Michael@1 – I think that 1a and 26a also both qualify as your ‘2-for-the-price-of-1 wordplays’. The first one in 26a being the anagram of AAA C(ross) C(ountry) I(nternational). It did take a while to work out what the first wordplay meant at 12a.
Thought that the blog was excellent with the pictures both informative and pretty to the eye. I had PATIENCE as an alternative name for impatiens rather than ‘patience dock’ – but both work !!
Didn’t know a few of the plants – FESCUE, TARWEED, STACTE (wondered whether it actually qualified as a plant in its own right or that it was merely a product of a plant) and ERYNGO.

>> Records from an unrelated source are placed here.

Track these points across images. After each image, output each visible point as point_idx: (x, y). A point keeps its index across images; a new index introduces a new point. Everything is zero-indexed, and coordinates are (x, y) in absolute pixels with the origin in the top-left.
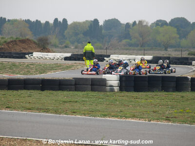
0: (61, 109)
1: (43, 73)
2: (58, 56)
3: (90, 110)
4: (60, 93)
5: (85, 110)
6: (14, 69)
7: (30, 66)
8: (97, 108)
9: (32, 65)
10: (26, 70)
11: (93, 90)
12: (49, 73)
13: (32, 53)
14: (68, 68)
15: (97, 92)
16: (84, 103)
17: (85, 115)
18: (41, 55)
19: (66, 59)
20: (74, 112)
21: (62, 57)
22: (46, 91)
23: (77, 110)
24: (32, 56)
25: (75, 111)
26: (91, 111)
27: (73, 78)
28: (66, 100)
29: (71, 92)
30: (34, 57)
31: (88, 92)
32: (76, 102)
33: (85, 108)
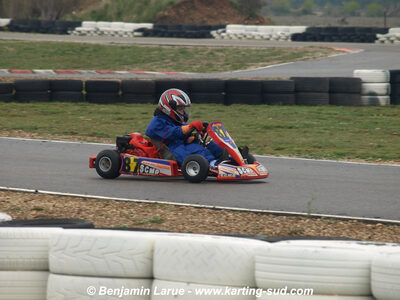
0: (253, 142)
1: (240, 68)
2: (279, 33)
3: (316, 144)
4: (262, 109)
5: (303, 145)
6: (181, 61)
7: (217, 53)
8: (331, 141)
9: (221, 51)
10: (206, 62)
11: (333, 102)
12: (253, 68)
13: (224, 27)
14: (295, 56)
15: (341, 107)
16: (306, 129)
17: (299, 153)
18: (243, 32)
19: (296, 37)
20: (279, 149)
21: (287, 34)
22: (233, 106)
23: (287, 143)
24: (224, 32)
25: (281, 146)
26: (315, 147)
27: (292, 78)
28: (269, 125)
29: (285, 108)
30: (228, 35)
31: (323, 107)
32: (291, 128)
33: (304, 139)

Finished in the SW corner with STAGNATE, ERYNGO and STACTE as the last few in.
Well I reluctantly have to say I didn’t enjoy this one very much. Many of the plants were far too obscure and I was repeatedly making a stab at the wordplay and then googling to find I had uncovered a genus of South American grass….
Downs were nice.
Thanks Gozo for the horticultural lesson which is very unlikely to stick.
Bruce @9, point taken, but it was just those two of the double wordplays that I particularly liked. Like PeeDee, I think “novelist” for Patience Strong at 1a can’t be right, but I guess no one else qualifies. (Patience Worth was a supposed spirit guide to the novelist Pearl Curran, but that makes her even less likely!)
On the convention of “on” in across clues, I’ve since seen in Chambers Crossword Manual under the sample clue for Hatred – Headgear on communist evokes strong dislike – that Bradman himself notes it should be a Down clue only. The rule does seem odd, given that “on” can mean “attached to” – there’s at least one Sunday Times setter who ignores it.